England’s Universities Contribute £95 Billion to the Economy, Report Finds

United Kingdom Europe Higher Education News by Erudera News Sep 29, 2021

UK

Universities in England, international students, and visitors have contributed about £95 billion to the economy and also supported 815,000 jobs during 2018/19, a new report by Frontier Economics estimating the contribution of the higher education sector in the UK, commissioned by Universities UK, has revealed.

According to a media release issued by the Universities UK, higher education supports this number of jobs through purchases of services and other sectors’ goods as well as employee spending, Erudera.com reports.

“Universities also attract substantial numbers of international students, and visitor spending associated with international students runs in the hundreds of millions,” the press release reads.

The report has suggested that 191,000 nurses, 84,000 medical specialists, and 188,000 teachers will train at universities across the United Kingdom during the next five years.

The media release further states that universities have made a positive impact in all the region, starting from the jobs that institutions support in North East (32,000), South West (85,000), to the overall contribution in the West Midlands (£8.6 billion) and to the East of England (£9.4 billion).
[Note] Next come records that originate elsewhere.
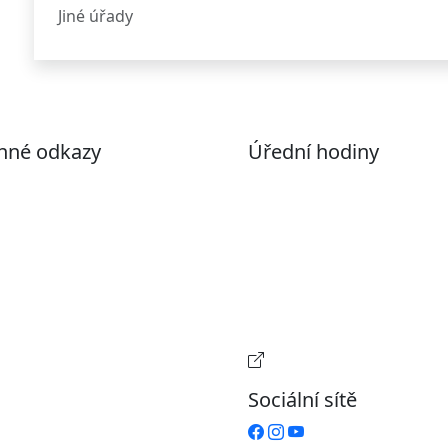
Jiné úřady
nné odkazy
Úřední hodiny
ohlášení o přístupnosti
Pondělí
7:00 – 17:00
evřená data
Úterý
9:00 – 15:00
volené datové formáty
Středa
7:00 – 17:00
formace o zpracování
Čtvrtek
9:00 – 15:00
ích údajů (GDPR)
Pátek
Zavřeno
stavení souborů Cookies
Provozní doba pokladn
Sociální sítě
When submitting the research to the government’s Comprehensive Spending Review (CSR), UK Universities will recommend the following:

  • Maintain available spend per student in order to make sure that education quality is not compromised, at the same time to make sure that support for disadvantaged groups is also maintained.
  • Maintain the UK’s position in global research, recommitting to spending 2.4 percent of the GDP on research and development along with the commitment to £22 billion in public investment in research and development by 2024/25. 
  • Support a wider group of people by initiating new initiatives in order to benefit from higher education.
  • Provide funding for innovative projects which will contribute to the sector’s transformation.

Following the report’s findings, the President of Universities UK and Vice-Chancellor of UWE Bristol, Steve West, said the economic and cultural contribution of universities in the UK is significant, adding that universities can help in accelerating the UK’s recovery from the COVID-19 pandemic.  

“Now is the time for government to capitalise on the strength of our world-class universities, working with us to ensure universities have the right funding environment to drive economic growth, create new jobs and improve opportunities for people of all ages and backgrounds,” West added.

With the UK being very popular among international students, the country’s universities enroll significant numbers of students from across the world every year, attracting also visits from their friends and family members, leading to more spending in the country.

According to the most recent data, around 400,000 international students are enrolled at universities in England, who spend amounts of money on accommodation, tuition, and subsistence.